- Task details
Every entry must be given again exactly. Include no pictures.

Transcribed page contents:
= = = =
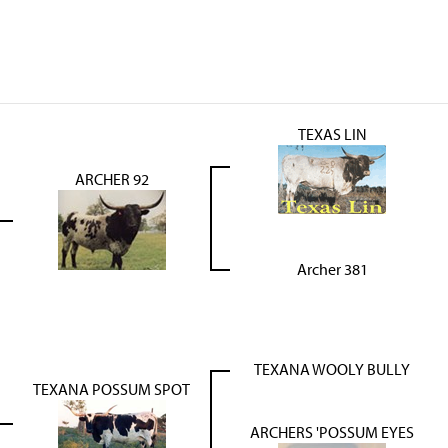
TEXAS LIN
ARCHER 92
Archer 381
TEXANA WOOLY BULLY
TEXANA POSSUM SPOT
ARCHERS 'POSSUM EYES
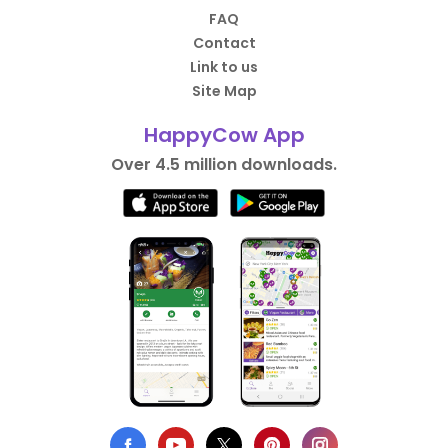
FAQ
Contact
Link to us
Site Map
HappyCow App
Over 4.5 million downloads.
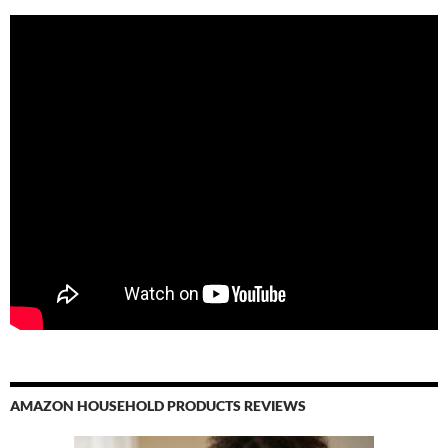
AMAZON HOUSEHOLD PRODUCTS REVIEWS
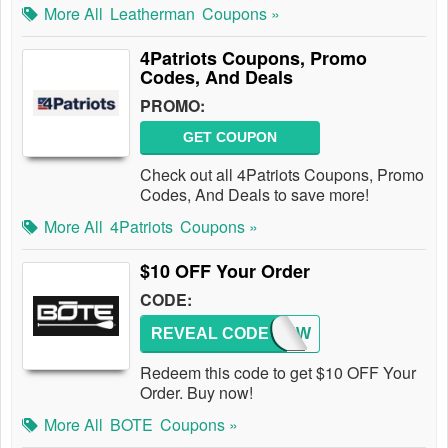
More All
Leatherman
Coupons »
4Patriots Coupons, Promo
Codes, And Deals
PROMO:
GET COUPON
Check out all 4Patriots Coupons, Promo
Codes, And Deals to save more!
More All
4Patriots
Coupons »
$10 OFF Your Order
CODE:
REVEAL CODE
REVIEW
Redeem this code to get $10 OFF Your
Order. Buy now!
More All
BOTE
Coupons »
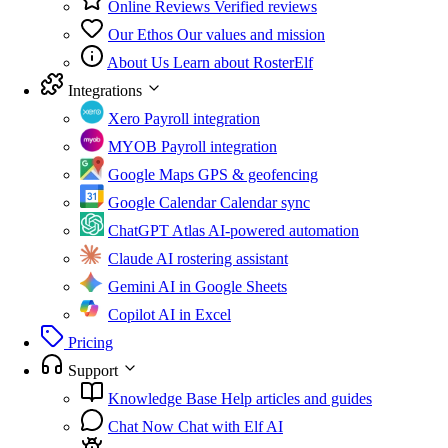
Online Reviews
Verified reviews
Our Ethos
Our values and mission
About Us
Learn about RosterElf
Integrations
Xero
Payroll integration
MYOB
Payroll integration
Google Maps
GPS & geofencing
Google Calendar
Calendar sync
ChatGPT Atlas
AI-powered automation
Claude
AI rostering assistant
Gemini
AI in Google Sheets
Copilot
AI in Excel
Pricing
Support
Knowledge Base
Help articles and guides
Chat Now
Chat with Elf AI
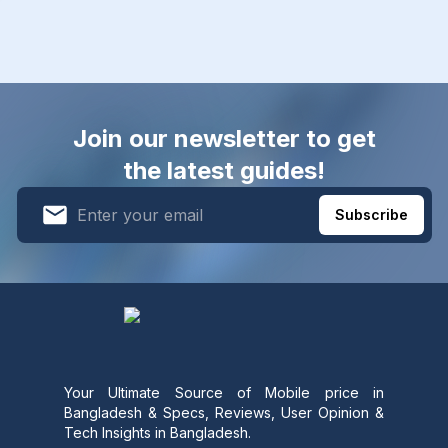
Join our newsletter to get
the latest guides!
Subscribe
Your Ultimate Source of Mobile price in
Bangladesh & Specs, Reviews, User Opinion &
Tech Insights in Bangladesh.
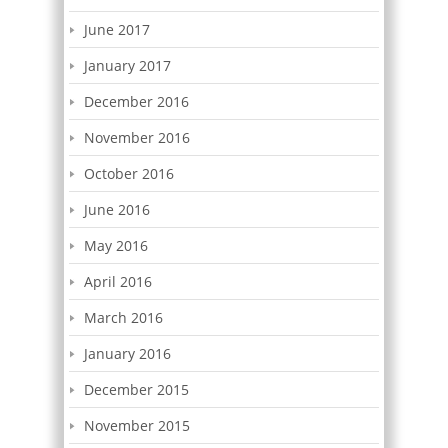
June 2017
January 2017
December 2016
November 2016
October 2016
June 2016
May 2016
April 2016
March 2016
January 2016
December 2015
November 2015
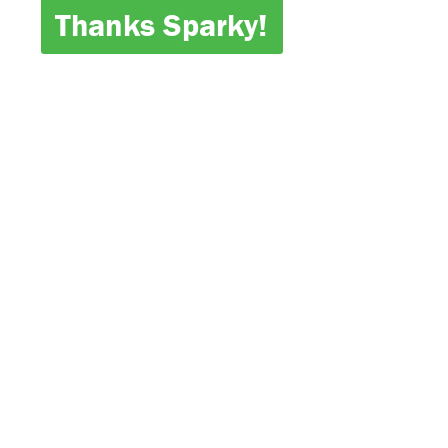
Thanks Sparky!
= = = =
- Task answer
TEXAS LIN
ARCHER 92
Archer 381
TEXANA WOOLY BULLY
TEXANA POSSUM SPOT
ARCHERS 'POSSUM EYES
FAQ
Contact
Link to us
Site Map
HappyCow App
Over 4.5 million downloads.
AMAZON HOUSEHOLD PRODUCTS REVIEWS
More All
Leatherman
Coupons »
4Patriots Coupons, Promo
Codes, And Deals
PROMO:
GET COUPON
Check out all 4Patriots Coupons, Promo
Codes, And Deals to save more!
More All
4Patriots
Coupons »
$10 OFF Your Order
CODE:
REVEAL CODE
REVIEW
Redeem this code to get $10 OFF Your
Order. Buy now!
More All
BOTE
Coupons »
Online Reviews
Verified reviews
Our Ethos
Our values and mission
About Us
Learn about RosterElf
Integrations
Xero
Payroll integration
MYOB
Payroll integration
Google Maps
GPS & geofencing
Google Calendar
Calendar sync
ChatGPT Atlas
AI-powered automation
Claude
AI rostering assistant
Gemini
AI in Google Sheets
Copilot
AI in Excel
Pricing
Support
Knowledge Base
Help articles and guides
Chat Now
Chat with Elf AI
Join our newsletter to get
the latest guides!
Subscribe
Your Ultimate Source of Mobile price in
Bangladesh & Specs, Reviews, User Opinion &
Tech Insights in Bangladesh.
June 2017
January 2017
December 2016
November 2016
October 2016
June 2016
May 2016
April 2016
March 2016
January 2016
December 2015
November 2015
Thanks Sparky!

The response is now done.